Exercise description → Please copy every record below exactly, leaving out the pictures.

Extracted data →
____

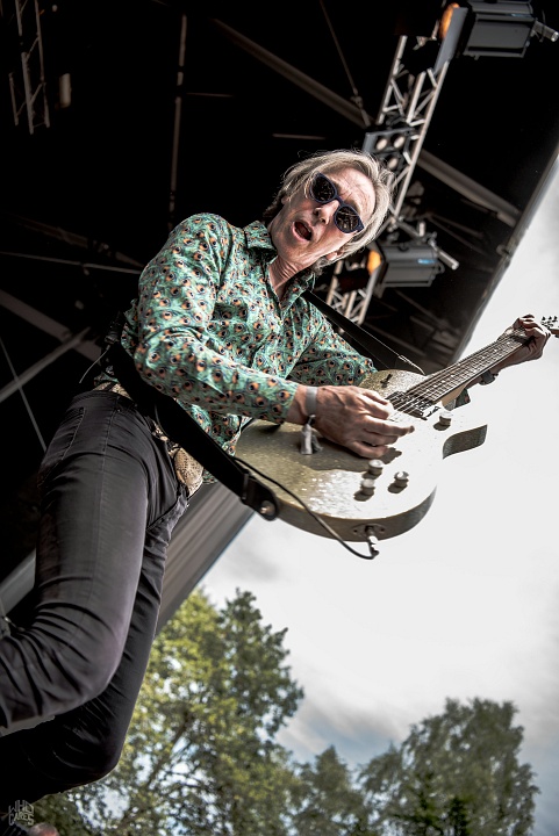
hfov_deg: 41.2
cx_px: 280
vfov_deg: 58.7
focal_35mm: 32
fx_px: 744
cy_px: 418
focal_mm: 32
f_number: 3.2
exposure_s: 1/320
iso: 125
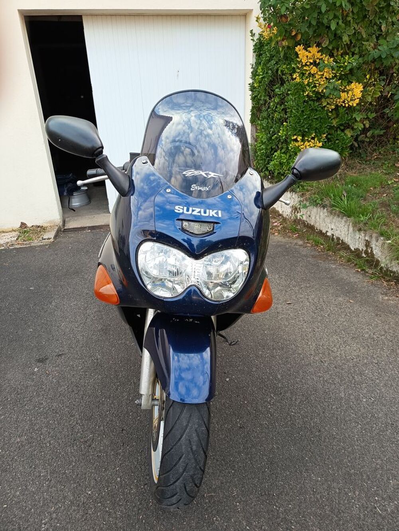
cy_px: 266
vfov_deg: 71.6
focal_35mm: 24
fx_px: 369
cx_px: 200
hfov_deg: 56.8
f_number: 1.7
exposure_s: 1/100
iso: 169
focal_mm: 5.27
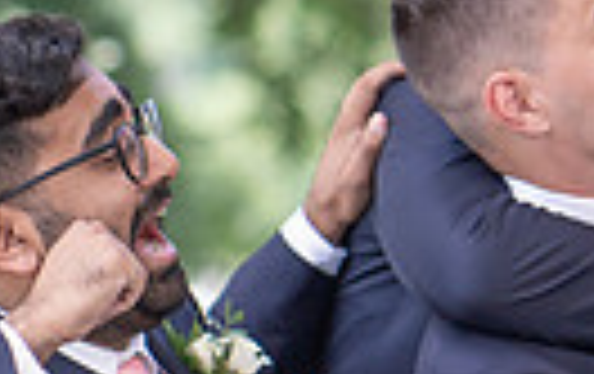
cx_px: 807
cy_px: 346
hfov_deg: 4.7
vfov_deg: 3.0
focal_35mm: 444
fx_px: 7200
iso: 100
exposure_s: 1/1000
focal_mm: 85
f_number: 2.2
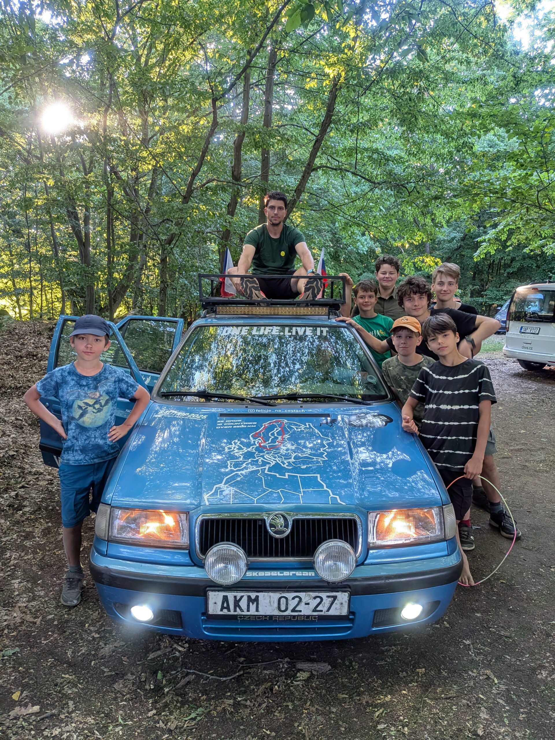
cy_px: 370
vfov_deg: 71.6
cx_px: 278
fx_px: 513
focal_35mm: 24
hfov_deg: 56.8
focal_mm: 4.53
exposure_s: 1/50
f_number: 1.7
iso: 81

____

Reply to the exercise →
hfov_deg: 41.2
cx_px: 280
vfov_deg: 58.7
focal_35mm: 32
fx_px: 744
cy_px: 418
focal_mm: 32
f_number: 3.2
exposure_s: 1/320
iso: 125
cy_px: 266
vfov_deg: 71.6
focal_35mm: 24
fx_px: 369
cx_px: 200
hfov_deg: 56.8
f_number: 1.7
exposure_s: 1/100
iso: 169
focal_mm: 5.27
cx_px: 807
cy_px: 346
hfov_deg: 4.7
vfov_deg: 3.0
focal_35mm: 444
fx_px: 7200
iso: 100
exposure_s: 1/1000
focal_mm: 85
f_number: 2.2
cy_px: 370
vfov_deg: 71.6
cx_px: 278
fx_px: 513
focal_35mm: 24
hfov_deg: 56.8
focal_mm: 4.53
exposure_s: 1/50
f_number: 1.7
iso: 81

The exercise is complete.